Task description
The answer must reproduce the listing exactly, with every picture left out.

Records supplied
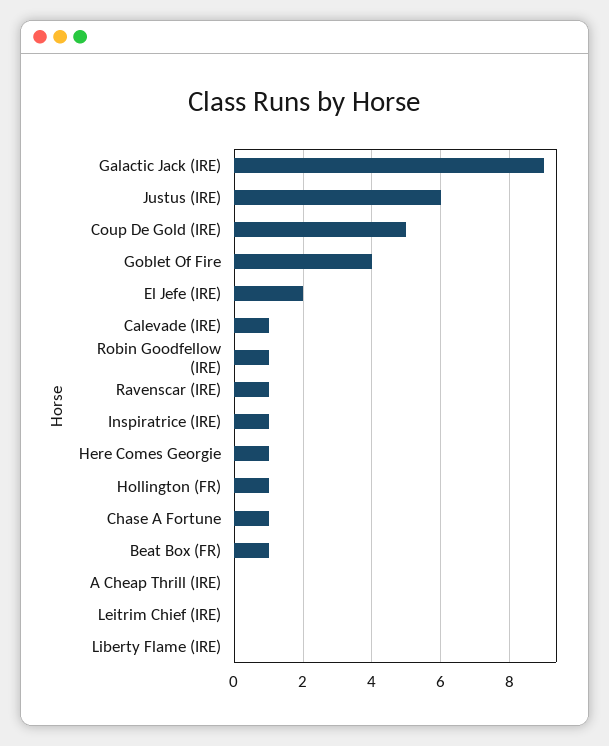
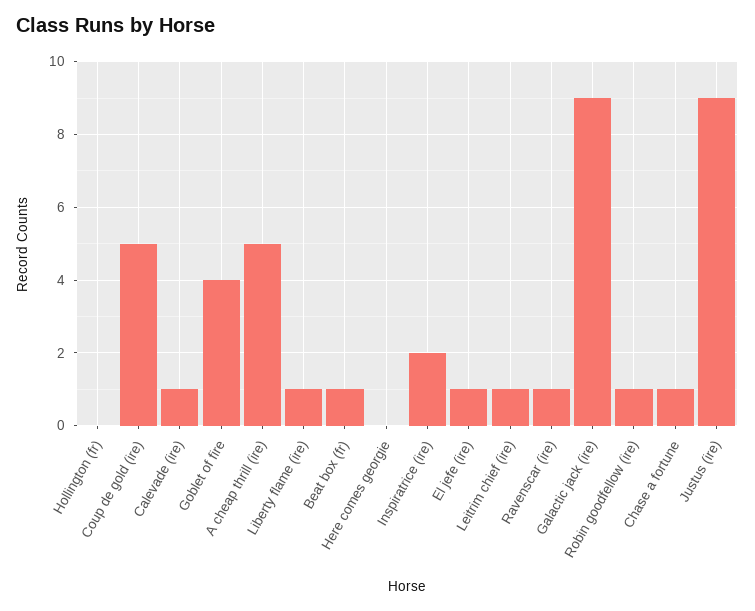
  {
    "Galactic Jack (IRE)": 9,
-   "Justus (IRE)": 6,
+   "Justus (IRE)": 9,
    "Coup De Gold (IRE)": 5,
    "Goblet Of Fire": 4,
-   "El Jefe (IRE)": 2,
+   "El Jefe (IRE)": 1,
    "Calevade (IRE)": 1,
    "Robin Goodfellow (IRE)": 1,
    "Ravenscar (IRE)": 1,
-   "Inspiratrice (IRE)": 1,
+   "Inspiratrice (IRE)": 2,
-   "Here Comes Georgie": 1,
+   "Here Comes Georgie": 0,
-   "Hollington (FR)": 1,
+   "Hollington (FR)": 0,
    "Chase A Fortune": 1,
    "Beat Box (FR)": 1,
-   "A Cheap Thrill (IRE)": 0,
+   "A Cheap Thrill (IRE)": 5,
-   "Leitrim Chief (IRE)": 0,
+   "Leitrim Chief (IRE)": 1,
-   "Liberty Flame (IRE)": 0
+   "Liberty Flame (IRE)": 1
  }

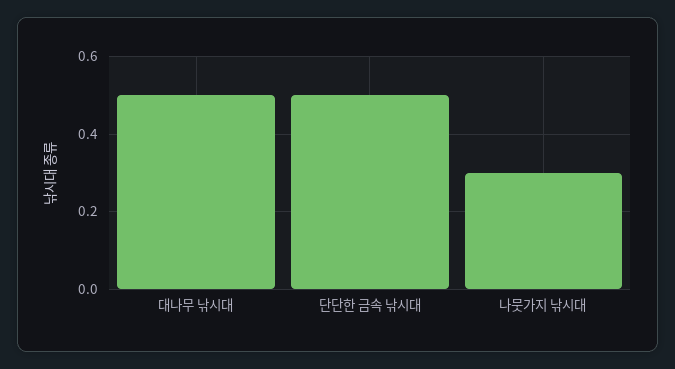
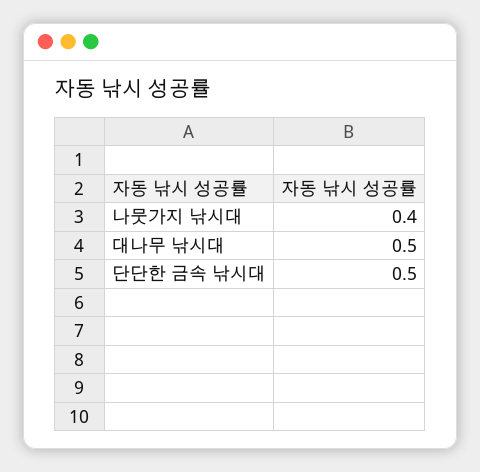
  {
    "대나무 낚시대": 0.5,
    "단단한 금속 낚시대": 0.5,
-   "나뭇가지 낚시대": 0.3
+   "나뭇가지 낚시대": 0.4
  }

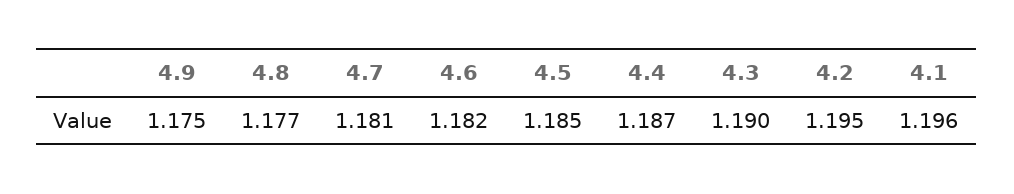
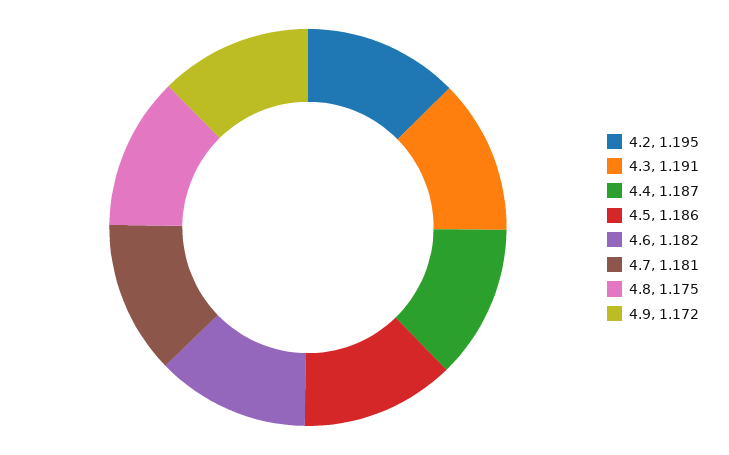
  {
-   "4.9": 1.175,
+   "4.9": 1.172,
-   "4.8": 1.177,
+   "4.8": 1.175,
    "4.7": 1.181,
    "4.6": 1.182,
-   "4.5": 1.185,
+   "4.5": 1.186,
    "4.4": 1.187,
-   "4.3": 1.19,
+   "4.3": 1.191,
-   "4.2": 1.195,
+   "4.2": 1.195
-   "4.1": 1.196
  }

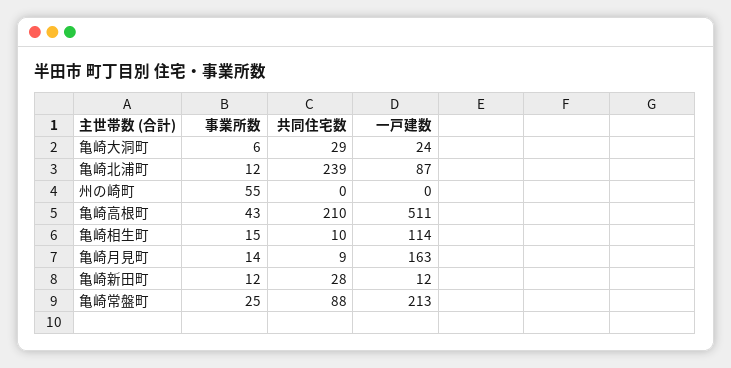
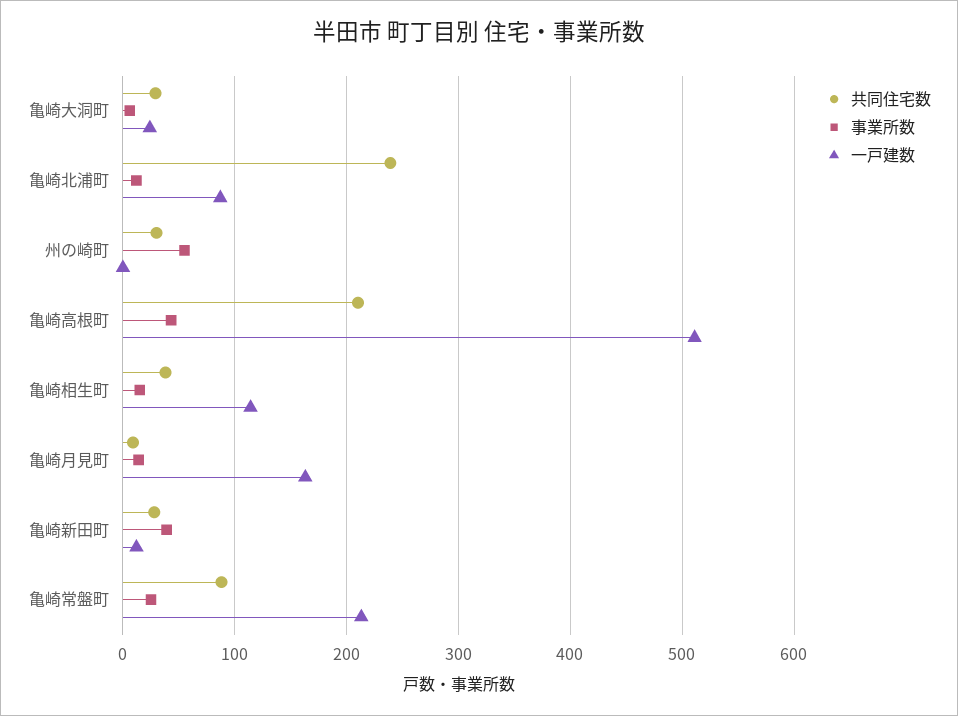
  {
    "事業所数": {
      "亀崎大洞町": 6,
      "亀崎北浦町": 12,
      "州の崎町": 55,
      "亀崎高根町": 43,
      "亀崎相生町": 15,
      "亀崎月見町": 14,
-     "亀崎新田町": 12,
+     "亀崎新田町": 40,
      "亀崎常盤町": 25
    },
    "共同住宅数": {
      "亀崎大洞町": 29,
      "亀崎北浦町": 239,
-     "州の崎町": 0,
+     "州の崎町": 30,
      "亀崎高根町": 210,
-     "亀崎相生町": 10,
+     "亀崎相生町": 40,
      "亀崎月見町": 9,
      "亀崎新田町": 28,
      "亀崎常盤町": 88
    },
    "一戸建数": {
      "亀崎大洞町": 24,
      "亀崎北浦町": 87,
      "州の崎町": 0,
      "亀崎高根町": 511,
      "亀崎相生町": 114,
      "亀崎月見町": 163,
      "亀崎新田町": 12,
      "亀崎常盤町": 213
    }
  }

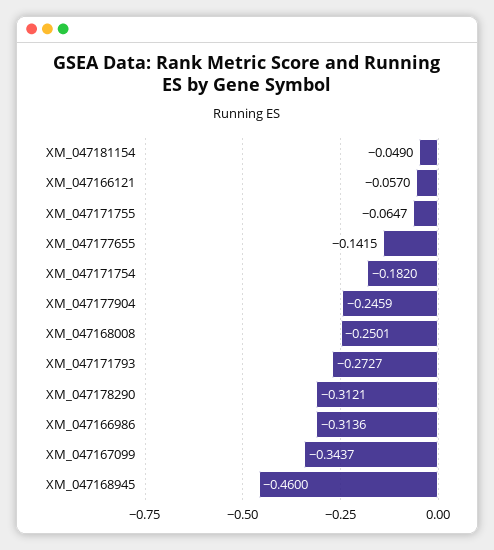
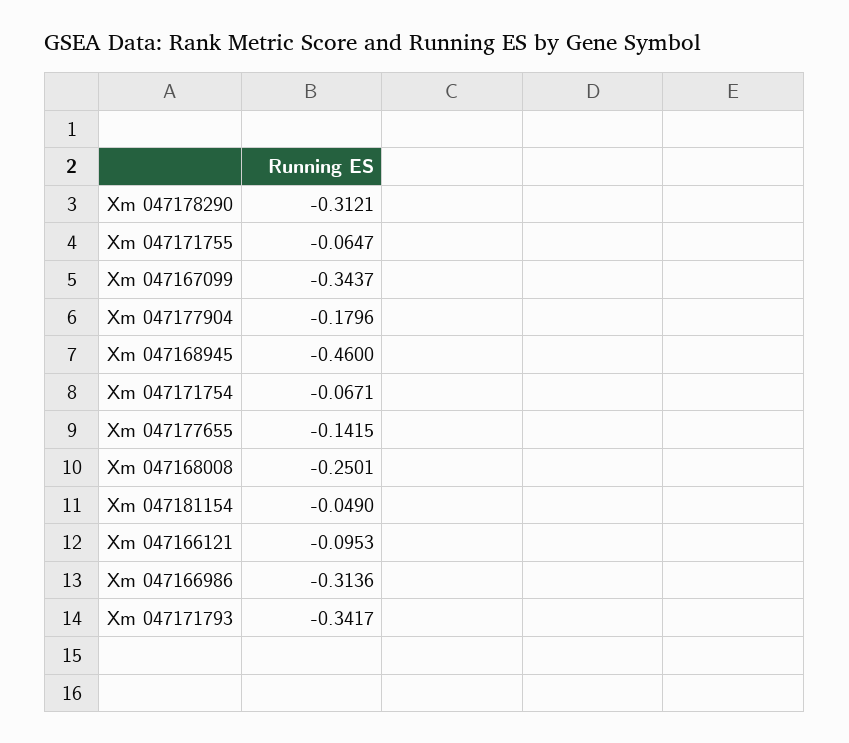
  {
    "XM_047181154": -0.049,
-   "XM_047166121": -0.057,
+   "XM_047166121": -0.0953,
    "XM_047171755": -0.0647,
    "XM_047177655": -0.1415,
-   "XM_047171754": -0.182,
+   "XM_047171754": -0.0671,
-   "XM_047177904": -0.2459,
+   "XM_047177904": -0.1796,
    "XM_047168008": -0.2501,
-   "XM_047171793": -0.2727,
+   "XM_047171793": -0.3417,
    "XM_047178290": -0.3121,
    "XM_047166986": -0.3136,
    "XM_047167099": -0.3437,
    "XM_047168945": -0.46
  }

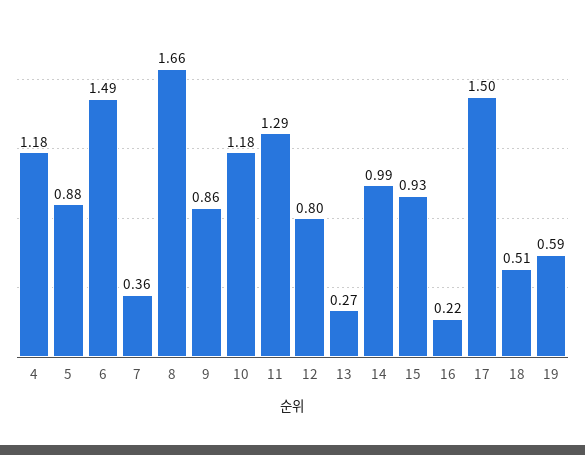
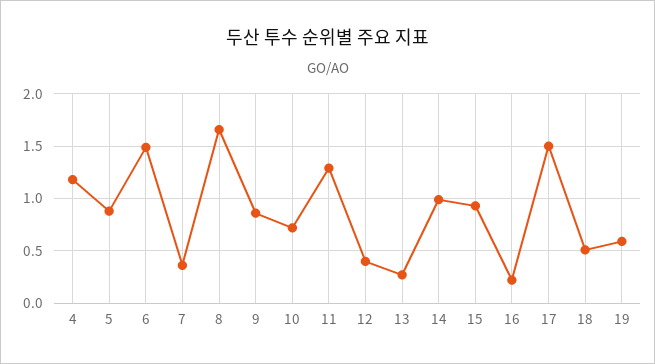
  {
    "4": 1.18,
    "5": 0.88,
    "6": 1.49,
    "7": 0.36,
    "8": 1.66,
    "9": 0.86,
-   "10": 1.18,
+   "10": 0.7,
    "11": 1.29,
-   "12": 0.8,
+   "12": 0.4,
    "13": 0.27,
    "14": 0.99,
    "15": 0.93,
    "16": 0.22,
    "17": 1.5,
    "18": 0.51,
    "19": 0.59
  }

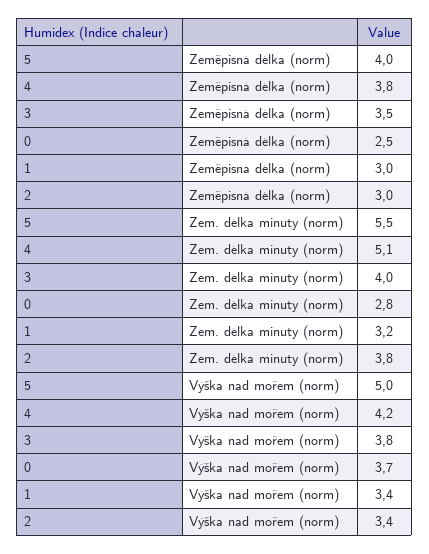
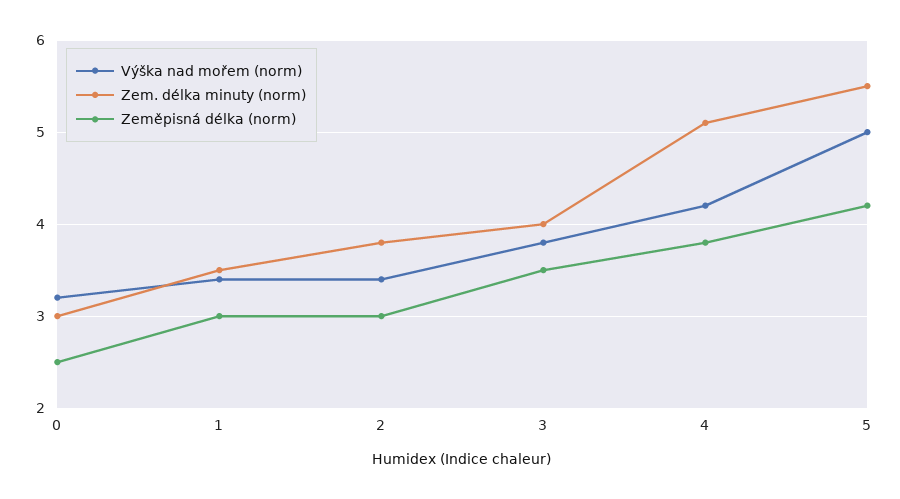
  {
    "Zeměpisná délka (norm)": {
-     "5": 4,
+     "5": 4.2,
      "4": 3.8,
      "3": 3.5,
      "0": 2.5,
      "1": 3,
      "2": 3
    },
    "Zem. délka minuty (norm)": {
      "5": 5.5,
      "4": 5.1,
      "3": 4,
-     "0": 2.8,
+     "0": 3,
-     "1": 3.2,
+     "1": 3.5,
      "2": 3.8
    },
    "Výška nad mořem (norm)": {
      "5": 5,
      "4": 4.2,
      "3": 3.8,
-     "0": 3.7,
+     "0": 3.2,
      "1": 3.4,
      "2": 3.4
    }
  }

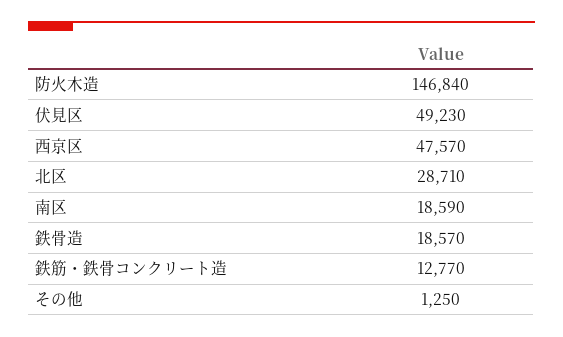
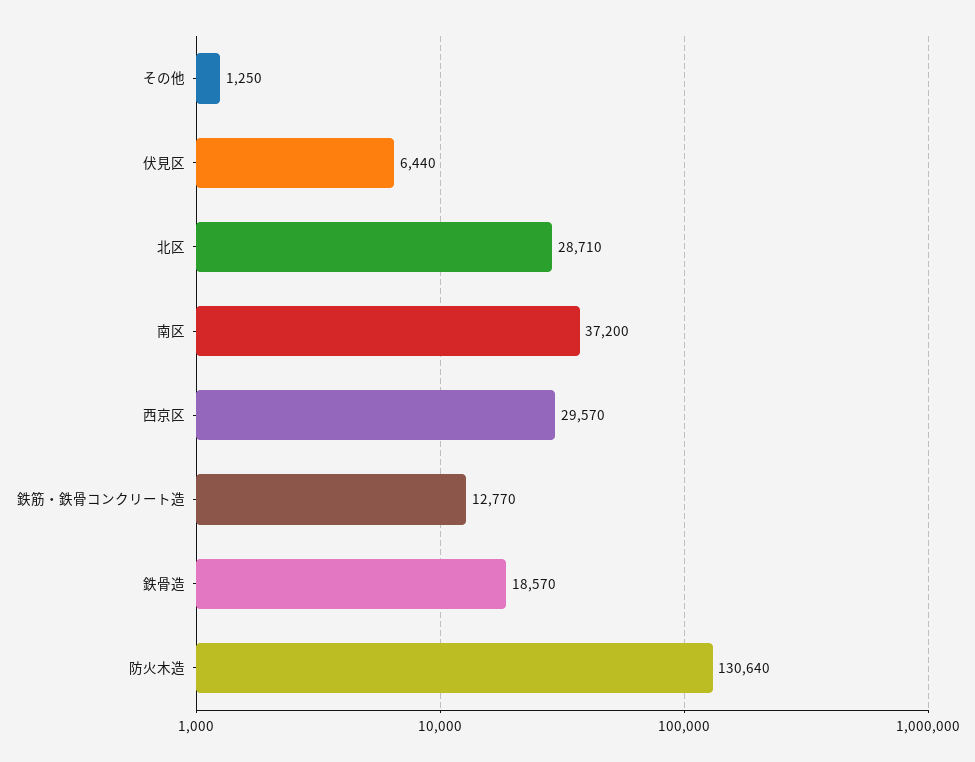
  {
-   "防火木造": 146840,
+   "防火木造": 130640,
-   "伏見区": 49230,
+   "伏見区": 6440,
-   "西京区": 47570,
+   "西京区": 29570,
    "北区": 28710,
-   "南区": 18590,
+   "南区": 37200,
    "鉄骨造": 18570,
    "鉄筋・鉄骨コンクリート造": 12770,
    "その他": 1250
  }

Result below
  {
    "Galactic Jack (IRE)": 9,
-   "Justus (IRE)": 6,
+   "Justus (IRE)": 9,
    "Coup De Gold (IRE)": 5,
    "Goblet Of Fire": 4,
-   "El Jefe (IRE)": 2,
+   "El Jefe (IRE)": 1,
    "Calevade (IRE)": 1,
    "Robin Goodfellow (IRE)": 1,
    "Ravenscar (IRE)": 1,
-   "Inspiratrice (IRE)": 1,
+   "Inspiratrice (IRE)": 2,
-   "Here Comes Georgie": 1,
+   "Here Comes Georgie": 0,
-   "Hollington (FR)": 1,
+   "Hollington (FR)": 0,
    "Chase A Fortune": 1,
    "Beat Box (FR)": 1,
-   "A Cheap Thrill (IRE)": 0,
+   "A Cheap Thrill (IRE)": 5,
-   "Leitrim Chief (IRE)": 0,
+   "Leitrim Chief (IRE)": 1,
-   "Liberty Flame (IRE)": 0
+   "Liberty Flame (IRE)": 1
  }

  {
    "대나무 낚시대": 0.5,
    "단단한 금속 낚시대": 0.5,
-   "나뭇가지 낚시대": 0.3
+   "나뭇가지 낚시대": 0.4
  }

  {
-   "4.9": 1.175,
+   "4.9": 1.172,
-   "4.8": 1.177,
+   "4.8": 1.175,
    "4.7": 1.181,
    "4.6": 1.182,
-   "4.5": 1.185,
+   "4.5": 1.186,
    "4.4": 1.187,
-   "4.3": 1.19,
+   "4.3": 1.191,
-   "4.2": 1.195,
+   "4.2": 1.195
-   "4.1": 1.196
  }

  {
    "事業所数": {
      "亀崎大洞町": 6,
      "亀崎北浦町": 12,
      "州の崎町": 55,
      "亀崎高根町": 43,
      "亀崎相生町": 15,
      "亀崎月見町": 14,
-     "亀崎新田町": 12,
+     "亀崎新田町": 40,
      "亀崎常盤町": 25
    },
    "共同住宅数": {
      "亀崎大洞町": 29,
      "亀崎北浦町": 239,
-     "州の崎町": 0,
+     "州の崎町": 30,
      "亀崎高根町": 210,
-     "亀崎相生町": 10,
+     "亀崎相生町": 40,
      "亀崎月見町": 9,
      "亀崎新田町": 28,
      "亀崎常盤町": 88
    },
    "一戸建数": {
      "亀崎大洞町": 24,
      "亀崎北浦町": 87,
      "州の崎町": 0,
      "亀崎高根町": 511,
      "亀崎相生町": 114,
      "亀崎月見町": 163,
      "亀崎新田町": 12,
      "亀崎常盤町": 213
    }
  }

  {
    "XM_047181154": -0.049,
-   "XM_047166121": -0.057,
+   "XM_047166121": -0.0953,
    "XM_047171755": -0.0647,
    "XM_047177655": -0.1415,
-   "XM_047171754": -0.182,
+   "XM_047171754": -0.0671,
-   "XM_047177904": -0.2459,
+   "XM_047177904": -0.1796,
    "XM_047168008": -0.2501,
-   "XM_047171793": -0.2727,
+   "XM_047171793": -0.3417,
    "XM_047178290": -0.3121,
    "XM_047166986": -0.3136,
    "XM_047167099": -0.3437,
    "XM_047168945": -0.46
  }

  {
    "4": 1.18,
    "5": 0.88,
    "6": 1.49,
    "7": 0.36,
    "8": 1.66,
    "9": 0.86,
-   "10": 1.18,
+   "10": 0.7,
    "11": 1.29,
-   "12": 0.8,
+   "12": 0.4,
    "13": 0.27,
    "14": 0.99,
    "15": 0.93,
    "16": 0.22,
    "17": 1.5,
    "18": 0.51,
    "19": 0.59
  }

  {
    "Zeměpisná délka (norm)": {
-     "5": 4,
+     "5": 4.2,
      "4": 3.8,
      "3": 3.5,
      "0": 2.5,
      "1": 3,
      "2": 3
    },
    "Zem. délka minuty (norm)": {
      "5": 5.5,
      "4": 5.1,
      "3": 4,
-     "0": 2.8,
+     "0": 3,
-     "1": 3.2,
+     "1": 3.5,
      "2": 3.8
    },
    "Výška nad mořem (norm)": {
      "5": 5,
      "4": 4.2,
      "3": 3.8,
-     "0": 3.7,
+     "0": 3.2,
      "1": 3.4,
      "2": 3.4
    }
  }

  {
-   "防火木造": 146840,
+   "防火木造": 130640,
-   "伏見区": 49230,
+   "伏見区": 6440,
-   "西京区": 47570,
+   "西京区": 29570,
    "北区": 28710,
-   "南区": 18590,
+   "南区": 37200,
    "鉄骨造": 18570,
    "鉄筋・鉄骨コンクリート造": 12770,
    "その他": 1250
  }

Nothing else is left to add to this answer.